Я смотрел на все происходящее, стоя за одним из аттракционов и выдергивая лебеду и крапиву, возвышавшуюся выше шиповника. Что удивительно — на специально закупленном дорогущем грунте для кустарников растет все что угодно, только не сами кустарники. Шиповником было засажено все пространство за аттракционами из тех соображений, чтобы туда никто не ходил — ни из любопытства, ни по малой нужде, тем более что рядом располагалось более комфортабельное для того заведение, вносившее немалую часть в дневную выручку парка.

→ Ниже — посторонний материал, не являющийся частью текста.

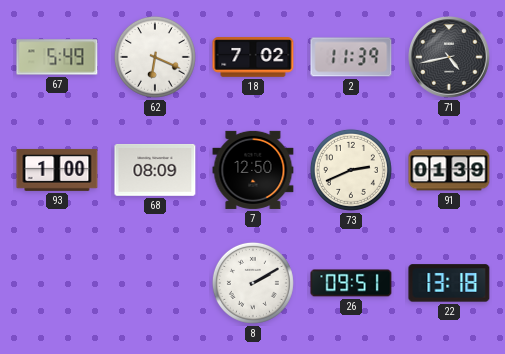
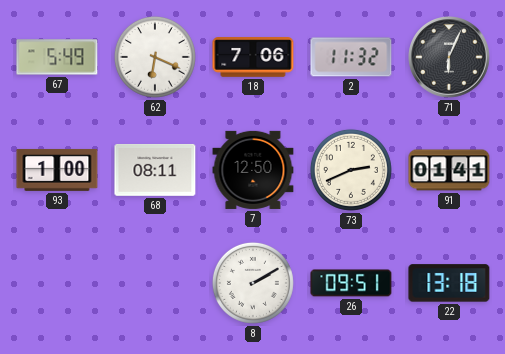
18: 7:02 -> 7:06
2: 11:39 -> 11:32
71: 4:43 -> 6:04
68: 08:09 -> 08:11
91: 01:39 -> 01:41
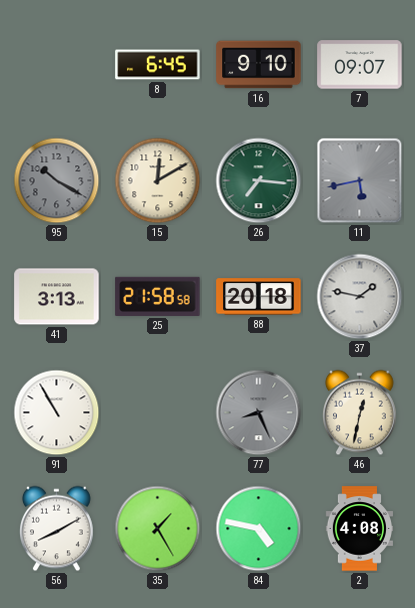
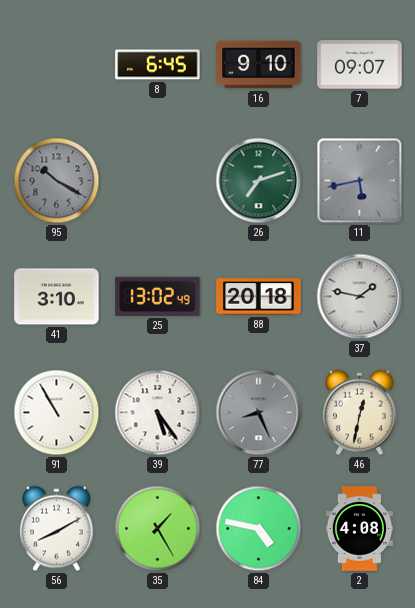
15: 12:10 -> none
26: 7:16 -> 7:12
41: 3:13 -> 3:10
25: 21:58 -> 13:02
39: none -> 5:24
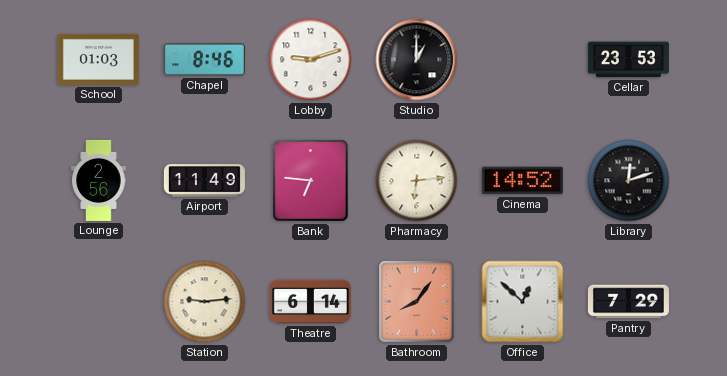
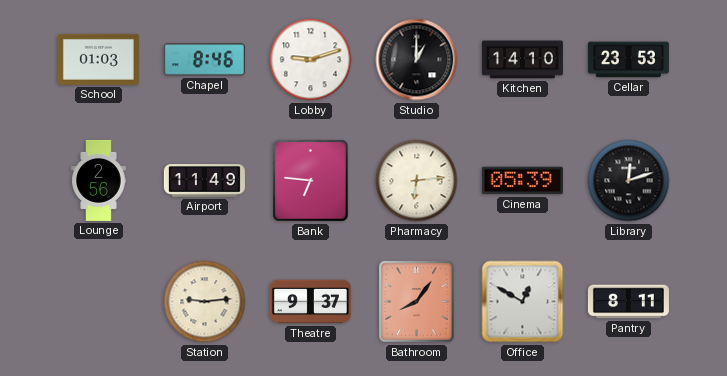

Лебеда маскировала шиповник, и частенько это играло злую шутку с посетителями. Потому было принято единственное верное решение — убрать сорняк. И естественно это миссию доверили мне, выдав плотную рабочую куртку и несколько пар перчаток сродни тем, в которых работают сварщики. Из кустов наблюдать за тем, что происходит в парке, было одно удовольствие.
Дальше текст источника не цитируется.